Richard Wagamese
Sur le déracinement culturel
Avec le décès en mars dernier de l’écrivain ojibwé de langue anglaise Richard Wagamese, le Canada perdait sans contredit l’une de ses voix autochtones les plus fortes.
Sorti à l’origine en 2012 en anglais, en plein coeur de la Commission de vérité et réconciliation du Canada, Cheval Indien raconte une histoire qui ne peut laisser indifférent. Journaliste, chroniqueur, essayiste et romancier, Wagamese s’y fait le portevoix des traumatismes vécus par son peuple.
Dernier survivant de sa lignée familiale ojibwée du nord-ouest de l’Ontario, Saul Cheval Indien, 33 ans, a échoué dans un centre de désintoxication après un séjour de quelques semaines à l’hôpital. Ivrogne invétéré encouragé à prendre la parole pour se libérer de son passé, le roman au «je» empruntera ainsi la forme d’une confession, d’une descente aux enfers, d’un long cauchemar partagé.
D’une blessure à l’autre, Saul ouvre ainsi une véritable boîte de Pandore: l’histoire de sa famille, la sienne, celle des pensionnats autochtones et du racisme ordinaire des années 1960 et 1970.

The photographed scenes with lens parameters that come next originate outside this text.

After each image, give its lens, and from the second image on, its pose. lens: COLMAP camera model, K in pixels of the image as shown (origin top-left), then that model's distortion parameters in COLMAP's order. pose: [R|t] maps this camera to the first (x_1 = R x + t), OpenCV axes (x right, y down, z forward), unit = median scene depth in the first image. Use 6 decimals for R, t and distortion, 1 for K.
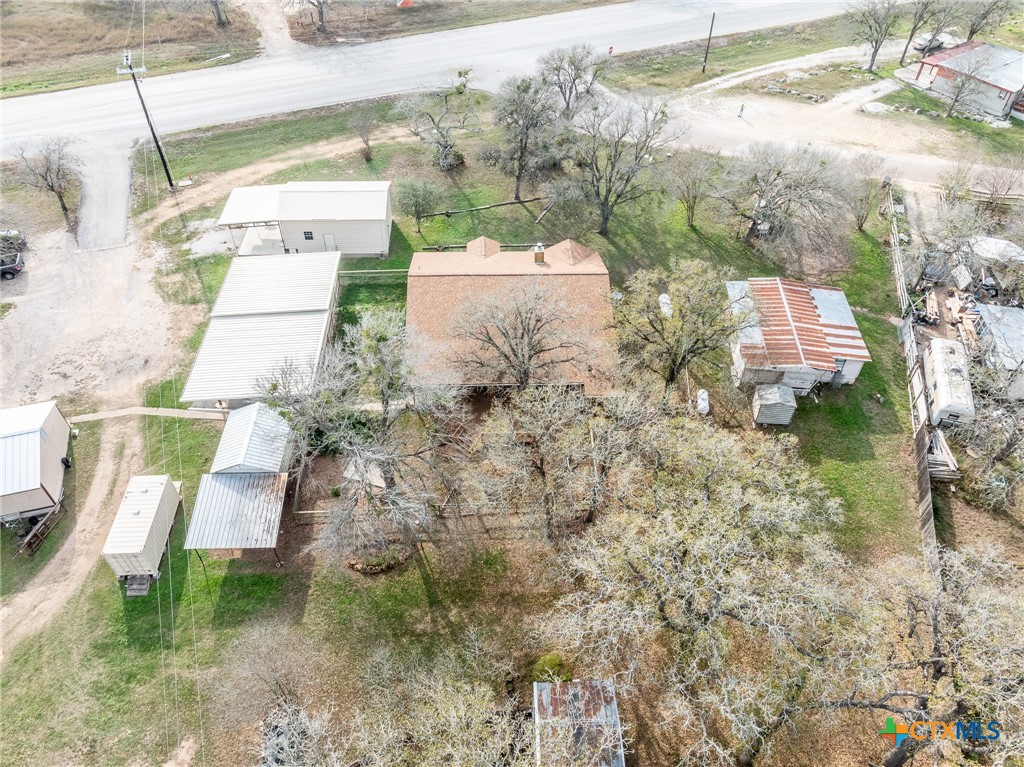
lens RADIAL K [[708.7, 0, 512.0], [0, 708.7, 383.5], [0, 0, 1]] dist [-0.021929, 0.007139]
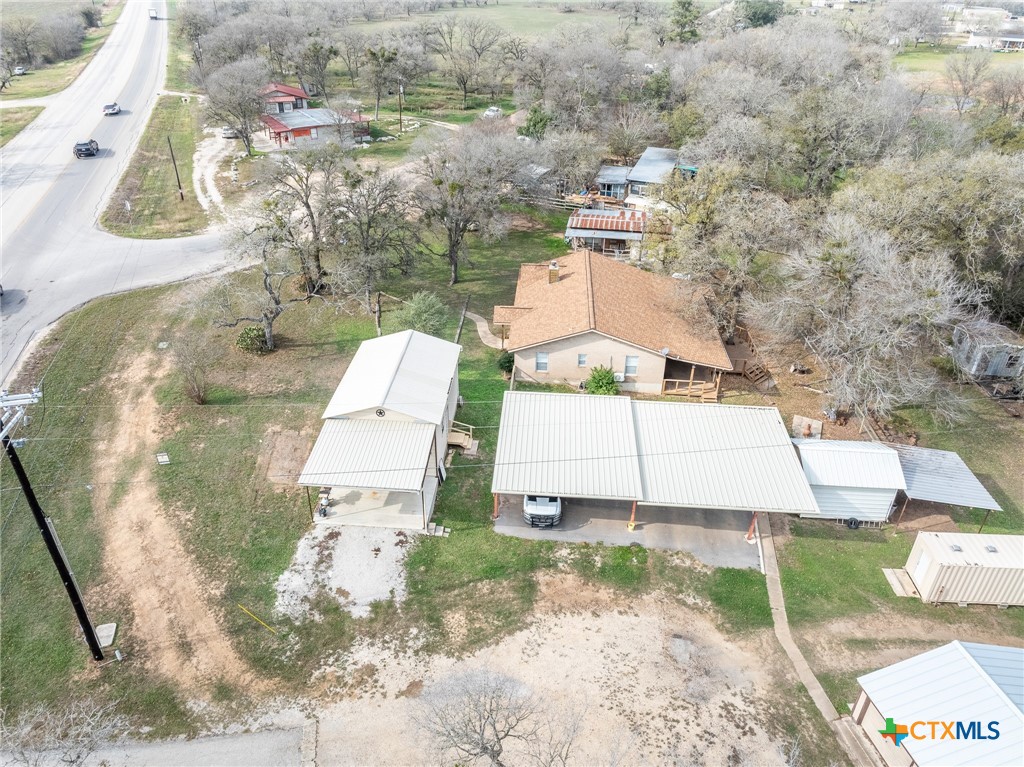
lens RADIAL K [[708.7, 0, 512.0], [0, 708.7, 383.5], [0, 0, 1]] dist [-0.021929, 0.007139]
pose [[0.127908, -0.524491, 0.841753, -0.735903], [0.702604, 0.646939, 0.296340, -0.348324], [-0.699991, 0.553515, 0.451258, 0.575940]]
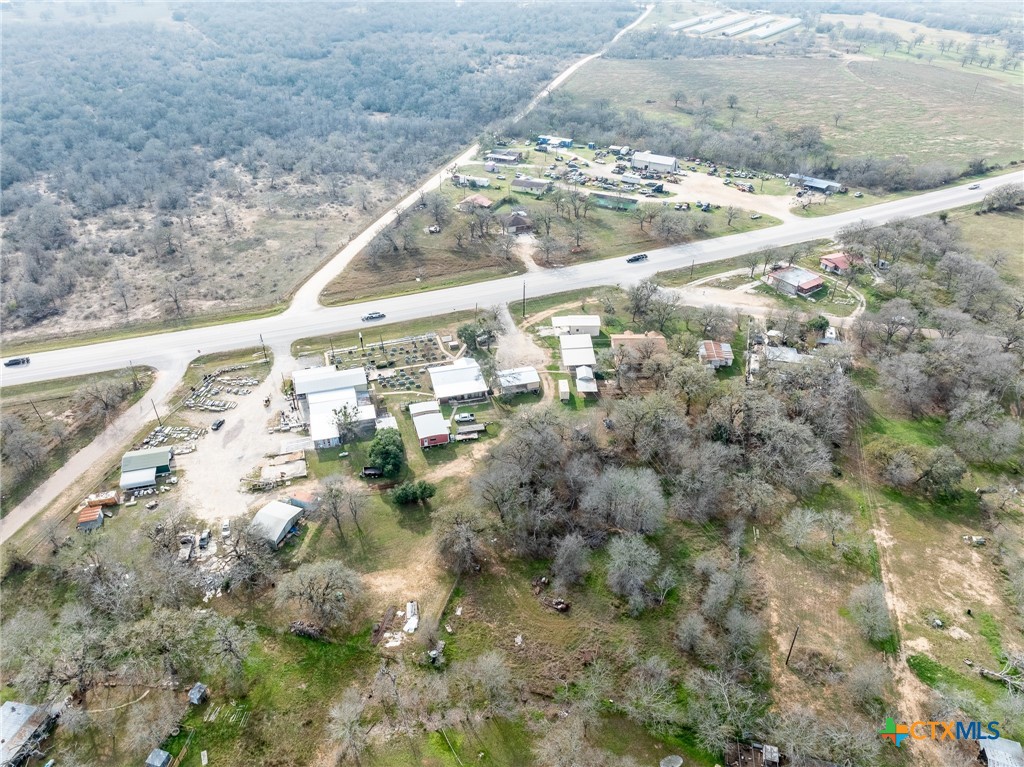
lens RADIAL K [[708.7, 0, 512.0], [0, 708.7, 383.5], [0, 0, 1]] dist [-0.021929, 0.007139]
pose [[0.999798, 0.000618, -0.020091, -0.486536], [-0.004514, 0.980894, -0.194489, 0.657418], [0.019587, 0.194540, 0.980699, -2.145801]]
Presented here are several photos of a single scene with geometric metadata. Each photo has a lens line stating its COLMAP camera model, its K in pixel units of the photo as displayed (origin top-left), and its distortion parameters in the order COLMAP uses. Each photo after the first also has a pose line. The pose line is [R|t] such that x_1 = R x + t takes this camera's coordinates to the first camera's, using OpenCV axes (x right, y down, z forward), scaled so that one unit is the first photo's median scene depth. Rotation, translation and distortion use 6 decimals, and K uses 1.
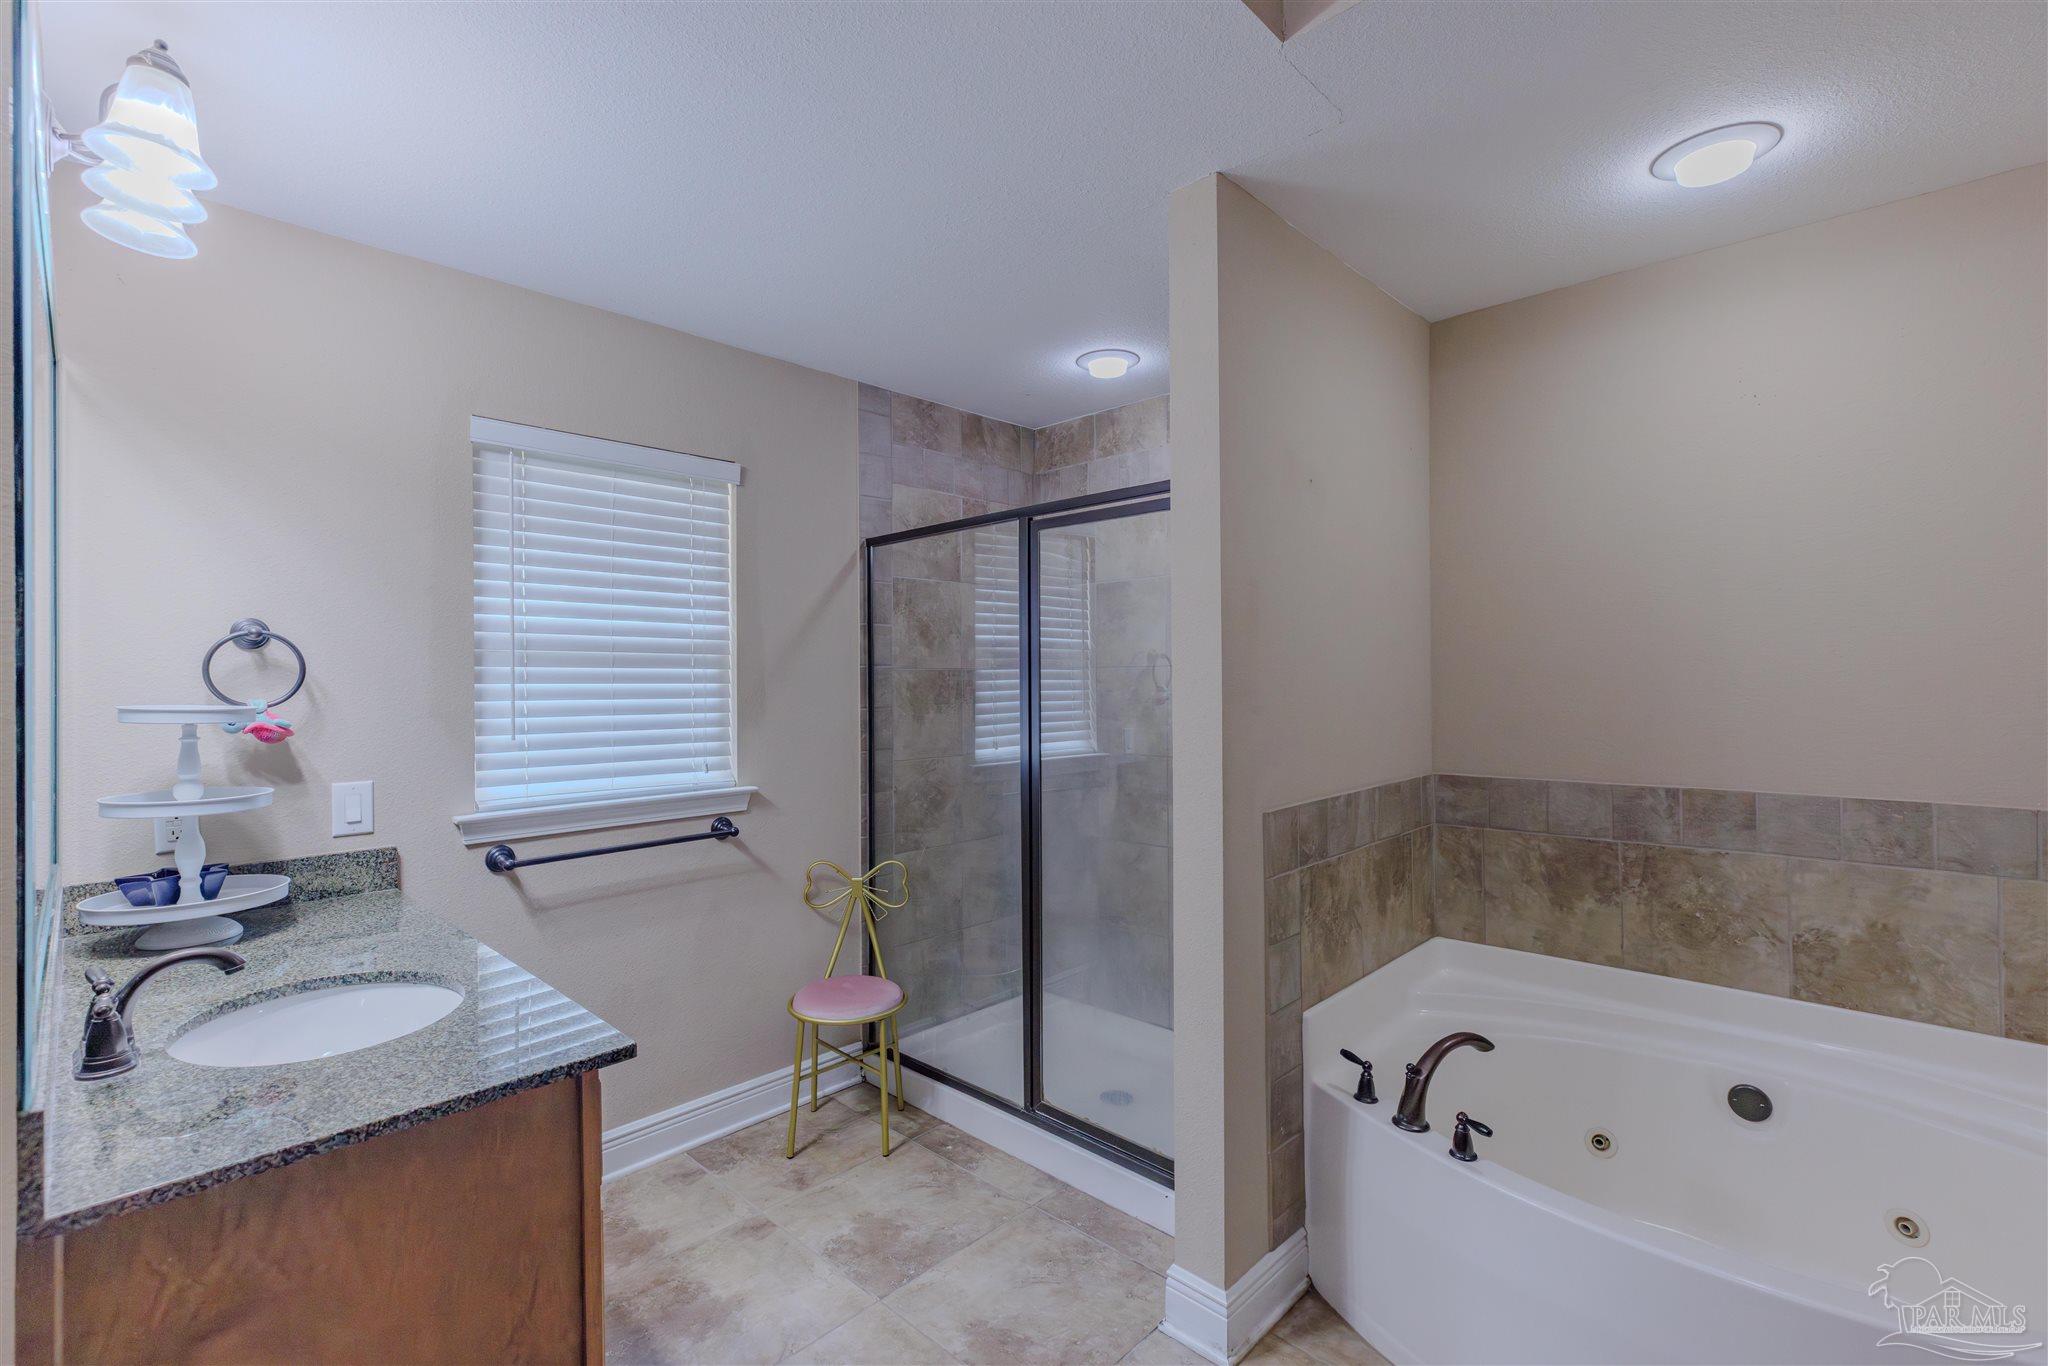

Au début des années 1960, des Blancs font irruption pour venir arracher à la pointe du fusil sa soeur de six ans, avant de revenir chercher l’année suivante un frère plus âgé, en croyant les sauver tous les deux de leur existence «sauvage». Saul ne reverra jamais sa soeur, mais son frère parviendra à s’échapper, rapportant pour seul bagage une tuberculose dont il va vite mourir.
Vers le pensionnat
Démolis par le chagrin, ses parents vont prendre le large. Resté seul dans la forêt avec sa grand-mère jusqu’à la mort de la vieille femme, morte de froid, le petit Saul va être recueilli in extremis avant d’être envoyé dans l’un de ces fameux pensionnats autochtones opérés par des religieux — qui servaient à évangéliser et à assimiler. «J’ai grandi dans la crainte de l’homme blanc. Les faits m’ont donné raison», commente-t-il. L’insoutenable cruauté des religieuses, la dépravation des frères, l’isolement, dans Cheval Indien, Wagamese lève le
voile à son tour sur l’une des pires histoires d’horreur du XXe siècle au Canada.
Heureusement pour le garçon, la découverte du hockey va vite lui servir de soupape. Tous s’entendent sur une chose: il possède un don unique. Mieux encore : « J’avais le sentiment d’être entré en contact avec quelque chose de
plus grand que moi.» Mais en grandissant, joueur merveille muré dans le silence, d’une équipe locale au club-école des Maple Leafs de Toronto, à force de se buter au racisme, à la méchanceté et à la violence, Saul se verra contraint de renoncer à son seul espace de bonheur et de liberté.
Jusqu’à ce qu’explosent une rage trop longtemps retenue et des secrets difficiles à avouer. Un monstre au ventre abyssal qu’il va tenter de nourrir à travers la fuite et les comportements autodestructeurs.
Si les sévices et les expériences du pensionnat ont surtout été vécus, semble-t-il, par les adultes de sa famille, le parcours accidenté vers la parole qui libère est d’abord et avant tout celui qu’a emprunté lui-même Richard Wagamese il y a longtemps.
Abandonné par ses parents, ayant grandi en famille d’accueil, maltraité et coupé pendant une vingtaine d’années de ses racines autochtones, Wagamese fait ici siens en bonne partie, on s’en doute, les multiples traumatismes vécus par son héros.
Des éclairs poétiques, une litanie d’horreurs et une absence de manichéisme font de
Cheval Indien un exercice de guérison spirituelle et de partage qui devrait nous ouvrir les yeux.